== Segment start ==

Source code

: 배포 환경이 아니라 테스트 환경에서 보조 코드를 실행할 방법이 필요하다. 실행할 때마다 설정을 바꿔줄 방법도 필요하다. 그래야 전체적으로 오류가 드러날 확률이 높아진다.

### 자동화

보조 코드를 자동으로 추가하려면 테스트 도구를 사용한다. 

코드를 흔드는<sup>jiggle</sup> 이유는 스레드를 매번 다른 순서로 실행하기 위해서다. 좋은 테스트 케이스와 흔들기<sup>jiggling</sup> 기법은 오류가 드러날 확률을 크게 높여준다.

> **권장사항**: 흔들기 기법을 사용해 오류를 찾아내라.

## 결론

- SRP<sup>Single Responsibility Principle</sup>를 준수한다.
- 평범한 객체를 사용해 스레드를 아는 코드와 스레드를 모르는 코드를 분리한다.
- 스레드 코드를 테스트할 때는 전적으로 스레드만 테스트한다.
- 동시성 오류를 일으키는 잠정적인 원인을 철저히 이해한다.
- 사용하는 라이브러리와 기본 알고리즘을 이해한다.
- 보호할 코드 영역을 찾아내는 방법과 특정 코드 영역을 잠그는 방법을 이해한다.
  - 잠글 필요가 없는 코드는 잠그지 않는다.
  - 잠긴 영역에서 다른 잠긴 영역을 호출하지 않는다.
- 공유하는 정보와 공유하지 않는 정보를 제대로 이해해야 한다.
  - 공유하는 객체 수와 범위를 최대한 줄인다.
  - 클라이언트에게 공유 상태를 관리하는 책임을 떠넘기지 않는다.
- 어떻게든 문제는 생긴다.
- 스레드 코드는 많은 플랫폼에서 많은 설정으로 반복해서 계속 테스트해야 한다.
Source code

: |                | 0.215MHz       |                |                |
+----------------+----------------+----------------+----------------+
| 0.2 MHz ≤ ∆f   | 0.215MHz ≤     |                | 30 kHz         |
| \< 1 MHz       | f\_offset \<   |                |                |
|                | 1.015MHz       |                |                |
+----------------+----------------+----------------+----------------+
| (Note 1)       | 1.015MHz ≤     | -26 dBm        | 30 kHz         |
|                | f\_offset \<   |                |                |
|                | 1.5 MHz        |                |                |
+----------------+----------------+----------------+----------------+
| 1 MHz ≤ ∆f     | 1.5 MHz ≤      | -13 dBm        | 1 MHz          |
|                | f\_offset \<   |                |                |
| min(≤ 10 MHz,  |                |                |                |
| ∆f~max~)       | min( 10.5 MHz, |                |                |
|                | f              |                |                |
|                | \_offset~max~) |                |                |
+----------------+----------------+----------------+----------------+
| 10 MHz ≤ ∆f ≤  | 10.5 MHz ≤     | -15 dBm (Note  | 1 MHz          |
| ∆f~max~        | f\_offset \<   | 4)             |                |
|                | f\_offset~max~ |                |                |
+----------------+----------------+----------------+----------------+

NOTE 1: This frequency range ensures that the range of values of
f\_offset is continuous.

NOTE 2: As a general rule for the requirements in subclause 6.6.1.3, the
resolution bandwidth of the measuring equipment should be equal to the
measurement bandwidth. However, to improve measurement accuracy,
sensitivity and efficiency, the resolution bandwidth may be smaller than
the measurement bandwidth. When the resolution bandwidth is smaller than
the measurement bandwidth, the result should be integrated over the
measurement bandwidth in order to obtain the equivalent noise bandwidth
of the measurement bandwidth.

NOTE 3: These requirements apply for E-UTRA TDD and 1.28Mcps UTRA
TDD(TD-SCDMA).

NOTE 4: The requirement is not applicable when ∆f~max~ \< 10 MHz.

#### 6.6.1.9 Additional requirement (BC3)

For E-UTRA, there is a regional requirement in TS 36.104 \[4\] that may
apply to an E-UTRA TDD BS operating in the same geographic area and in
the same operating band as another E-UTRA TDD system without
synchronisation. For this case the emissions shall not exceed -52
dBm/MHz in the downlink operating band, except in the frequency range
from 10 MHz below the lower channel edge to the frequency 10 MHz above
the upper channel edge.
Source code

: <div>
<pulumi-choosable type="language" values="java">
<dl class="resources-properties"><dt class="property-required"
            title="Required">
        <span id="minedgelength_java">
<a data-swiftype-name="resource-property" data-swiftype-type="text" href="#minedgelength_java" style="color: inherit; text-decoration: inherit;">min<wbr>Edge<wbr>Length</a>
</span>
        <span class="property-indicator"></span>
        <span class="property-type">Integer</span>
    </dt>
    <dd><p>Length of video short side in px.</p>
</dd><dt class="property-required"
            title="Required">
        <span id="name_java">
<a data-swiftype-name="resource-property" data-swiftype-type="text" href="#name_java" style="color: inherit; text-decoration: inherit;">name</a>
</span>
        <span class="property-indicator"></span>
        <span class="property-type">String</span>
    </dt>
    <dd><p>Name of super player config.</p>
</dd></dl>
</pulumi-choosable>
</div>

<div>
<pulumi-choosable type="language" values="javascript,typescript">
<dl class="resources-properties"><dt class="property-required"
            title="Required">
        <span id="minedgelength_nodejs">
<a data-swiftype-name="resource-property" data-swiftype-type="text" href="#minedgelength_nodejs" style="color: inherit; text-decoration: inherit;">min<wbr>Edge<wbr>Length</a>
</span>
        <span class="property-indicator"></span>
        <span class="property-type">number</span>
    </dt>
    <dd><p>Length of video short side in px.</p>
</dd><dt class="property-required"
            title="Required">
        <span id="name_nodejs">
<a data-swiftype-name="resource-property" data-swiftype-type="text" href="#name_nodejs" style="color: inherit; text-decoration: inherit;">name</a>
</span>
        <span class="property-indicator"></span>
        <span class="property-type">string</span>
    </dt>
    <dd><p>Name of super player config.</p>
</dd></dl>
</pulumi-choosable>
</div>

== Segment end ==

THE PROBLEM - Transcribe all of the material above line for line, keeping every character, space, and symbol unchanged.

EXPECTED ANSWER -
Source code

: 배포 환경이 아니라 테스트 환경에서 보조 코드를 실행할 방법이 필요하다. 실행할 때마다 설정을 바꿔줄 방법도 필요하다. 그래야 전체적으로 오류가 드러날 확률이 높아진다.

### 자동화

보조 코드를 자동으로 추가하려면 테스트 도구를 사용한다. 

코드를 흔드는<sup>jiggle</sup> 이유는 스레드를 매번 다른 순서로 실행하기 위해서다. 좋은 테스트 케이스와 흔들기<sup>jiggling</sup> 기법은 오류가 드러날 확률을 크게 높여준다.

> **권장사항**: 흔들기 기법을 사용해 오류를 찾아내라.

## 결론

- SRP<sup>Single Responsibility Principle</sup>를 준수한다.
- 평범한 객체를 사용해 스레드를 아는 코드와 스레드를 모르는 코드를 분리한다.
- 스레드 코드를 테스트할 때는 전적으로 스레드만 테스트한다.
- 동시성 오류를 일으키는 잠정적인 원인을 철저히 이해한다.
- 사용하는 라이브러리와 기본 알고리즘을 이해한다.
- 보호할 코드 영역을 찾아내는 방법과 특정 코드 영역을 잠그는 방법을 이해한다.
  - 잠글 필요가 없는 코드는 잠그지 않는다.
  - 잠긴 영역에서 다른 잠긴 영역을 호출하지 않는다.
- 공유하는 정보와 공유하지 않는 정보를 제대로 이해해야 한다.
  - 공유하는 객체 수와 범위를 최대한 줄인다.
  - 클라이언트에게 공유 상태를 관리하는 책임을 떠넘기지 않는다.
- 어떻게든 문제는 생긴다.
- 스레드 코드는 많은 플랫폼에서 많은 설정으로 반복해서 계속 테스트해야 한다.
Source code

: |                | 0.215MHz       |                |                |
+----------------+----------------+----------------+----------------+
| 0.2 MHz ≤ ∆f   | 0.215MHz ≤     |                | 30 kHz         |
| \< 1 MHz       | f\_offset \<   |                |                |
|                | 1.015MHz       |                |                |
+----------------+----------------+----------------+----------------+
| (Note 1)       | 1.015MHz ≤     | -26 dBm        | 30 kHz         |
|                | f\_offset \<   |                |                |
|                | 1.5 MHz        |                |                |
+----------------+----------------+----------------+----------------+
| 1 MHz ≤ ∆f     | 1.5 MHz ≤      | -13 dBm        | 1 MHz          |
|                | f\_offset \<   |                |                |
| min(≤ 10 MHz,  |                |                |                |
| ∆f~max~)       | min( 10.5 MHz, |                |                |
|                | f              |                |                |
|                | \_offset~max~) |                |                |
+----------------+----------------+----------------+----------------+
| 10 MHz ≤ ∆f ≤  | 10.5 MHz ≤     | -15 dBm (Note  | 1 MHz          |
| ∆f~max~        | f\_offset \<   | 4)             |                |
|                | f\_offset~max~ |                |                |
+----------------+----------------+----------------+----------------+

NOTE 1: This frequency range ensures that the range of values of
f\_offset is continuous.

NOTE 2: As a general rule for the requirements in subclause 6.6.1.3, the
resolution bandwidth of the measuring equipment should be equal to the
measurement bandwidth. However, to improve measurement accuracy,
sensitivity and efficiency, the resolution bandwidth may be smaller than
the measurement bandwidth. When the resolution bandwidth is smaller than
the measurement bandwidth, the result should be integrated over the
measurement bandwidth in order to obtain the equivalent noise bandwidth
of the measurement bandwidth.

NOTE 3: These requirements apply for E-UTRA TDD and 1.28Mcps UTRA
TDD(TD-SCDMA).

NOTE 4: The requirement is not applicable when ∆f~max~ \< 10 MHz.

#### 6.6.1.9 Additional requirement (BC3)

For E-UTRA, there is a regional requirement in TS 36.104 \[4\] that may
apply to an E-UTRA TDD BS operating in the same geographic area and in
the same operating band as another E-UTRA TDD system without
synchronisation. For this case the emissions shall not exceed -52
dBm/MHz in the downlink operating band, except in the frequency range
from 10 MHz below the lower channel edge to the frequency 10 MHz above
the upper channel edge.
Source code

: <div>
<pulumi-choosable type="language" values="java">
<dl class="resources-properties"><dt class="property-required"
            title="Required">
        <span id="minedgelength_java">
<a data-swiftype-name="resource-property" data-swiftype-type="text" href="#minedgelength_java" style="color: inherit; text-decoration: inherit;">min<wbr>Edge<wbr>Length</a>
</span>
        <span class="property-indicator"></span>
        <span class="property-type">Integer</span>
    </dt>
    <dd><p>Length of video short side in px.</p>
</dd><dt class="property-required"
            title="Required">
        <span id="name_java">
<a data-swiftype-name="resource-property" data-swiftype-type="text" href="#name_java" style="color: inherit; text-decoration: inherit;">name</a>
</span>
        <span class="property-indicator"></span>
        <span class="property-type">String</span>
    </dt>
    <dd><p>Name of super player config.</p>
</dd></dl>
</pulumi-choosable>
</div>

<div>
<pulumi-choosable type="language" values="javascript,typescript">
<dl class="resources-properties"><dt class="property-required"
            title="Required">
        <span id="minedgelength_nodejs">
<a data-swiftype-name="resource-property" data-swiftype-type="text" href="#minedgelength_nodejs" style="color: inherit; text-decoration: inherit;">min<wbr>Edge<wbr>Length</a>
</span>
        <span class="property-indicator"></span>
        <span class="property-type">number</span>
    </dt>
    <dd><p>Length of video short side in px.</p>
</dd><dt class="property-required"
            title="Required">
        <span id="name_nodejs">
<a data-swiftype-name="resource-property" data-swiftype-type="text" href="#name_nodejs" style="color: inherit; text-decoration: inherit;">name</a>
</span>
        <span class="property-indicator"></span>
        <span class="property-type">string</span>
    </dt>
    <dd><p>Name of super player config.</p>
</dd></dl>
</pulumi-choosable>
</div>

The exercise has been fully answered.